Don’t let another round of reports about the Affordable Care Act’s supposed demise deter you from buying health insurance through MNsure, the state’s online marketplace.
Open enrollment, that annual window of time to buy coverage for the coming year, begins Nov. 1. The protections and aid provided by the law, which has survived two major legal challenges and now faces a third, won’t instantly disappear even if a federal appeals court delivers an adverse ruling in the coming days or weeks.
MNsure, the marketplace established under the law, will still be open for business. And, consumers who buy insurance on their own will still be able to qualify for instant financial discounts available through the law to help pay monthly insurance premiums in 2020. The total amount of aid provided to help Minnesotans buy coverage this year: $225 million.
MNsure remains the only purchasing portal where Minnesotans can access this assistance. The website is already open for “window shopping” to allow consumers to comparison shop before open enrollment starts. Minnesotans will also have eight more days to shop for 2020 insurance than consumers in many other states. The last day to buy coverage here is Dec. 23. That’s more than a week longer than consumers have in states that chose not to set up their own marketplace and instead rely on the federally run HealthCare.gov.

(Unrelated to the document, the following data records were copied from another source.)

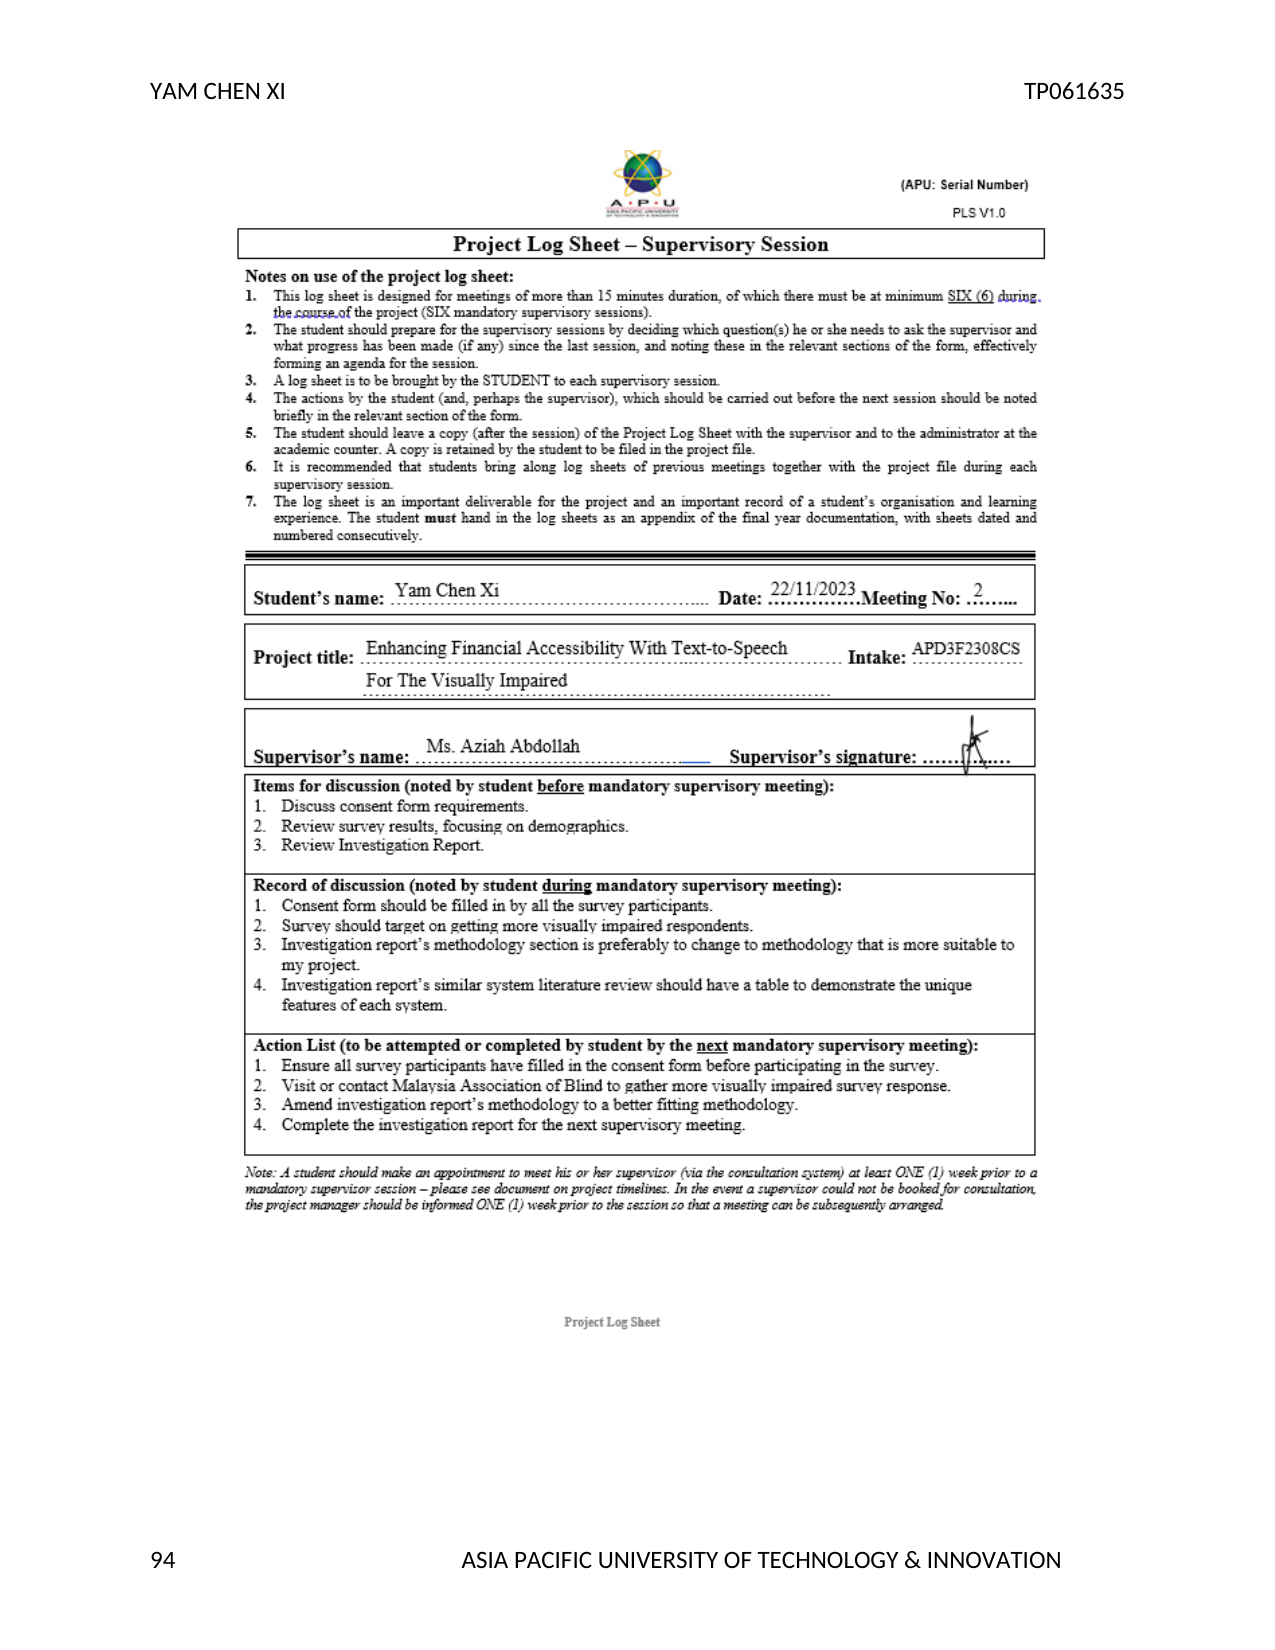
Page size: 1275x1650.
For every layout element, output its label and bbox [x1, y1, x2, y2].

picture [165, 150, 1111, 1375]
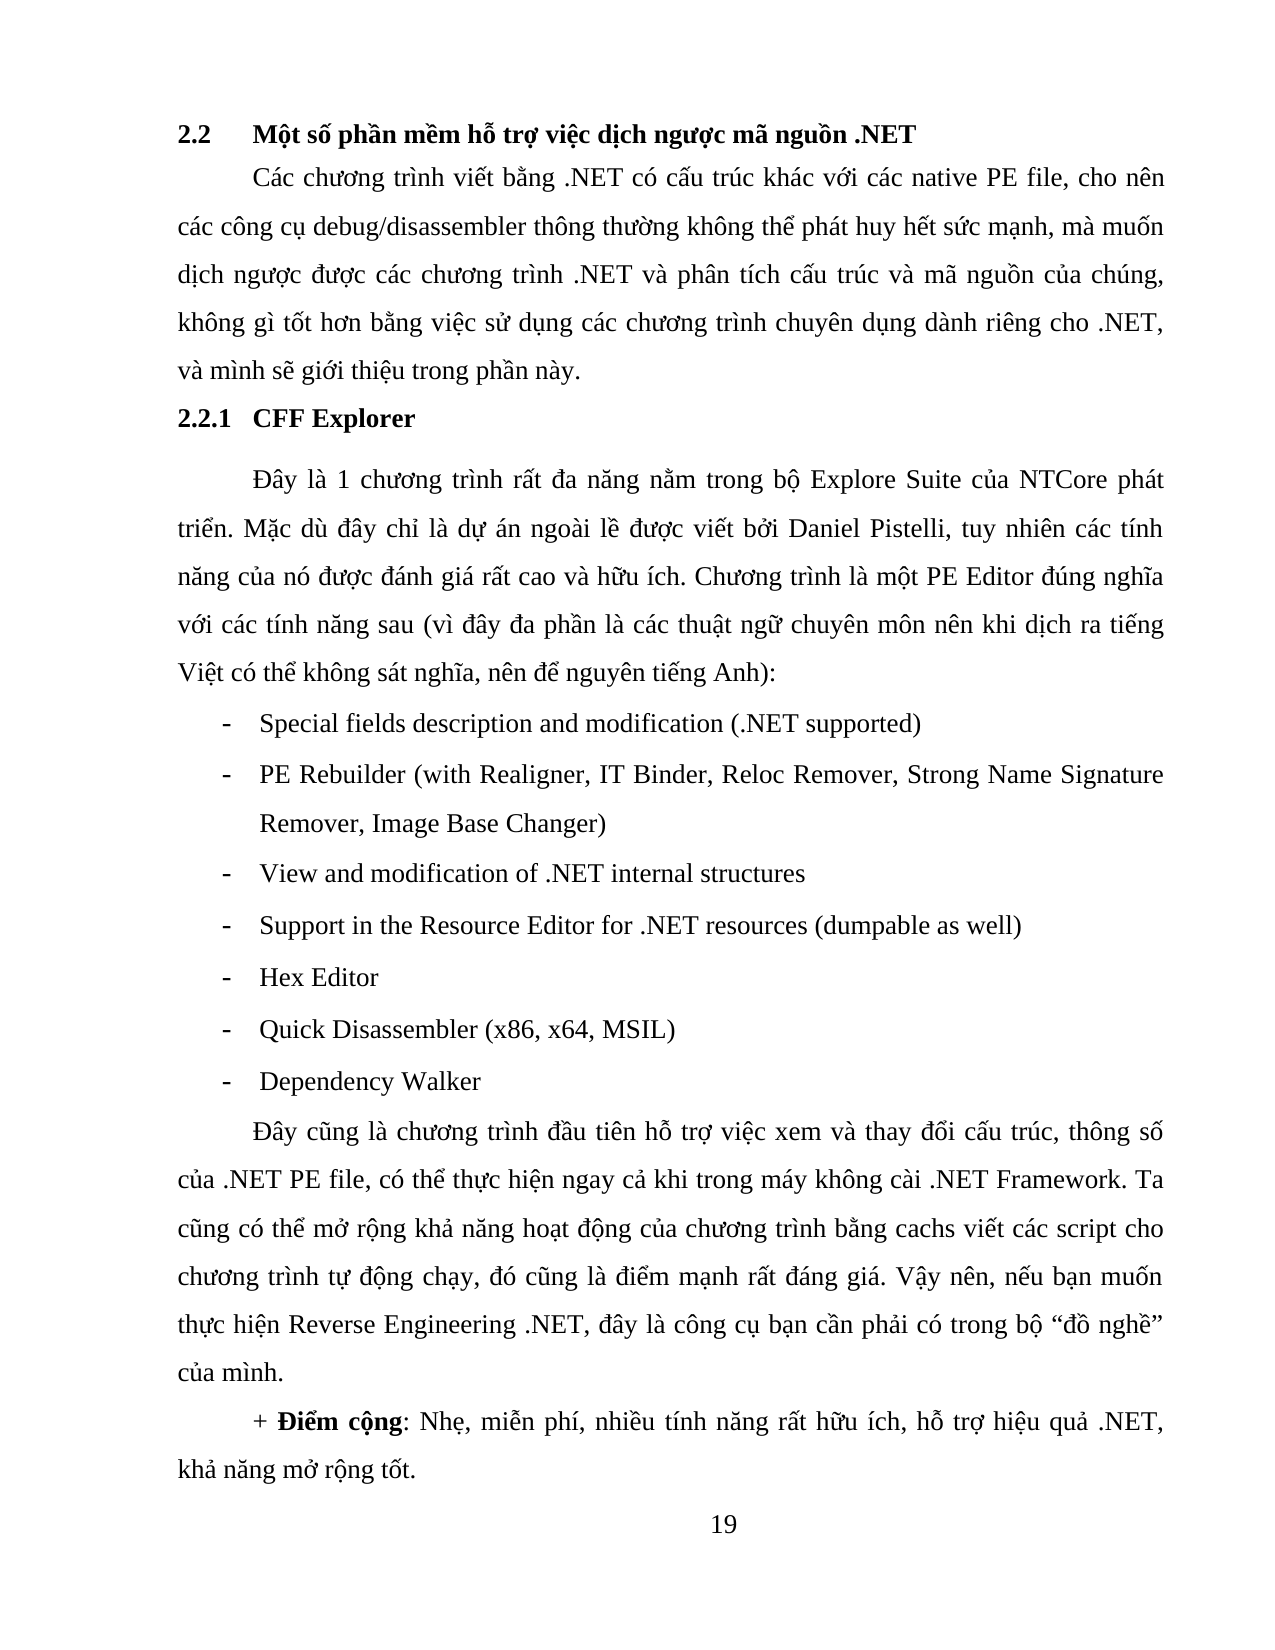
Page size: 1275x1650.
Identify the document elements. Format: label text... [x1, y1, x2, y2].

list Quick Disassembler (x86, x64, MSIL) [222, 1011, 1165, 1045]
text Đây là 1 chương trình rất đa năng nằm trong bộ Explore Suite của NTCore phát triển. Mặc dù đây chỉ là dự án ngoài lề được viết bởi Daniel Pistelli, tuy nhiên các tính năng của nó được đánh giá rất cao và hữu ích. Chương trình là một PE Editor đúng nghĩa với các tính năng sau (vì đây đa phần là các thuật ngữ chuyên môn nên khi dịch ra tiếng Việt có thể không sát nghĩa, nên để nguyên tiếng Anh): [177, 463, 1165, 688]
text + Điểm cộng: Nhẹ, miễn phí, nhiều tính năng rất hữu ích, hỗ trợ hiệu quả .NET, khả năng mở rộng tốt. [177, 1405, 1165, 1484]
list Hex Editor [222, 959, 1165, 993]
list View and modification of .NET internal structures [222, 856, 1165, 889]
list PE Rebuilder (with Realigner, IT Binder, Reloc Remover, Strong Name Signature Remover, Image Base Changer) [222, 757, 1165, 838]
subtitle Một số phần mềm hỗ trợ việc dịch ngược mã nguồn .NET [177, 118, 1014, 149]
list Support in the Resource Editor for .NET resources (dumpable as well) [222, 907, 1165, 941]
subtitle 2.2.1 CFF Explorer [177, 402, 1165, 434]
text Các chương trình viết bằng .NET có cấu trúc khác với các native PE file, cho nên các công cụ debug/disassembler thông thường không thể phát huy hết sức mạnh, mà muốn dịch ngược được các chương trình .NET và phân tích cấu trúc và mã nguồn của chúng, không gì tốt hơn bằng việc sử dụng các chương trình chuyên dụng dành riêng cho .NET, và mình sẽ giới thiệu trong phần này. [177, 161, 1165, 385]
text Đây cũng là chương trình đầu tiên hỗ trợ việc xem và thay đổi cấu trúc, thông số của .NET PE file, có thể thực hiện ngay cả khi trong máy không cài .NET Framework. Ta cũng có thể mở rộng khả năng hoạt động của chương trình bằng cachs viết các script cho chương trình tự động chạy, đó cũng là điểm mạnh rất đáng giá. Vậy nên, nếu bạn muốn thực hiện Reverse Engineering .NET, đây là công cụ bạn cần phải có trong bộ “đồ nghề” của mình. [177, 1115, 1165, 1388]
list Dependency Walker [222, 1063, 1165, 1097]
list Special fields description and modification (.NET supported) [222, 705, 1165, 738]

That the ACA, enacted under President Barack Obama in 2010, faces legal uncertainty again is frustrating. In the first challenge to it, opponents argued that the law was unconstitutional because it required consumers to have health insurance. In this latest challenge, the law’s opponents claim it’s now unconstitutional because the law essentially doesn’t have that requirement. In 2017, Congress reduced the penalty to $0 for not having coverage.
The legal reasoning is dubious, but a Texas district court judge bought it last December. An appeal was filed and the nation is now awaiting the ruling from a three-judge panel on the Fifth Circuit Court of Appeals in New Orleans. In an unusual move, the Trump administration chose not to fulfill the traditional obligation of defending a federal law but instead advocated for it to be struck down.
If the ruling is appealed to the U.S. Supreme Court, which is expected no matter how the Fifth Circuit rules, the process will take time. That’s why consumers can shop for 2020 coverage with confidence, no matter how the ruling comes down.
Consumers, however, should worry about future access to insurance. If the Supreme Court invalidates the ACA, it could be dismantled, ending the law’s pre-existing condition protections, its subsidies to buy coverage, and its measures to close the prescription medication “doughnut hole” for seniors on Medicare. Expanded eligibility for Medicaid, a public program for the poor, could also be rolled back. An estimated 21 million Americans would be at risk of losing their health coverage, according to a recent New York Times analysis.
“Millions of Americans have found peace of mind in not worrying that their pre-existing condition will cost them their health or have been covered for the first time since the ACA,” said Minnesota health care advocate and former health care executive Andy Slavitt. “For Trump to encourage the courts to put all that at risk is a radical sellout of the people he swore an oath to protect. And for the courts to cynically ignore the law and oblige this political folly is a full circle betrayal.”
A recent poll suggests that the legal challenge has created consumer uncertainty about enrolling during open enrollment this year. For now, those relying on the ACA for access should shop and buy coverage as normal — and hope they’ll be able to tap the law’s help again in years to come.